Passage:
* BEGIN *
Although all this kind of proceeding looked very much like an unlawful assemblage, it met with no opposition from the city authorities, and all that was ever done in a matter of this kind was to call a meeting of citizens, and “_regret the cause of the recent occurrences_,” and the next day would drive a Wendell Phillips from Pike’s Opera House, and seek him with a howling mob that he might be hung to a lamp-post, “the mayor refusing to allow the police to interfere.”
Cincinnati reaped a rich harvest for the examples given in “citizen” mobs. Still, at any time previous to the “_salvation_” of the city, it was impolitic if not dangerous for a minister of the gospel, a public speaker, press or private citizen, to mention the subject of slavery in a manner that might be construed unfavorable to its sanctity; for a black line had been drawn over the twenty-sixth verse of the seventeenth chapter of the Acts of the Apostles; the tenth verse of the second chapter of Malachi, and the spirit of the gospel dispensation, as effectually in their practical theology as was ever manifest in Danville or in any Southern translation of the ten commandments.
* END *
Recorded data:
* BEGIN *
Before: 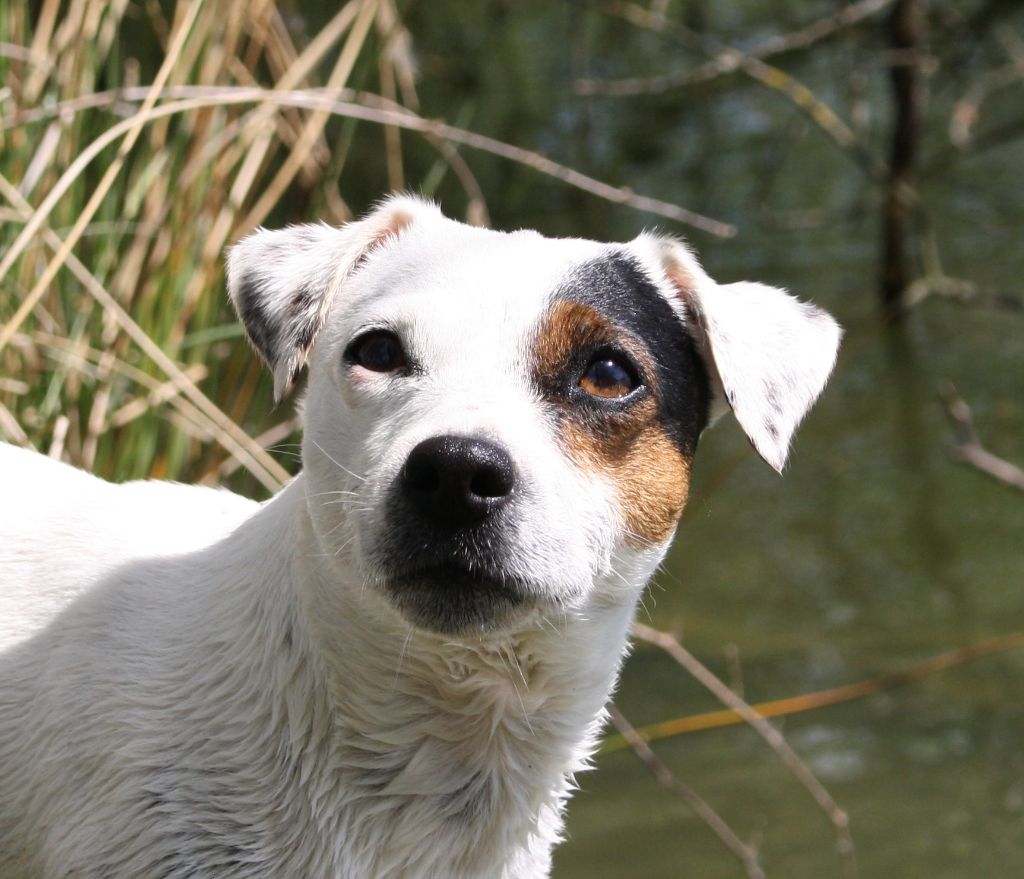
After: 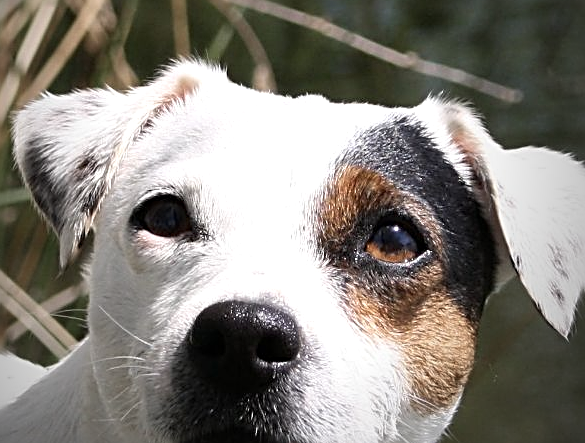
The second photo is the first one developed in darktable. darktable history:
* END *
Work instructions:
Reproduce the passage above about Cincinnati mobs and slavery word for word, from start to finish.

Task answer:
Although all this kind of proceeding looked very much like an unlawful assemblage, it met with no opposition from the city authorities, and all that was ever done in a matter of this kind was to call a meeting of citizens, and “_regret the cause of the recent occurrences_,” and the next day would drive a Wendell Phillips from Pike’s Opera House, and seek him with a howling mob that he might be hung to a lamp-post, “the mayor refusing to allow the police to interfere.”
Cincinnati reaped a rich harvest for the examples given in “citizen” mobs. Still, at any time previous to the “_salvation_” of the city, it was impolitic if not dangerous for a minister of the gospel, a public speaker, press or private citizen, to mention the subject of slavery in a manner that might be construed unfavorable to its sanctity; for a black line had been drawn over the twenty-sixth verse of the seventeenth chapter of the Acts of the Apostles; the tenth verse of the second chapter of Malachi, and the spirit of the gospel dispensation, as effectually in their practical theology as was ever manifest in Danville or in any Southern translation of the ten commandments.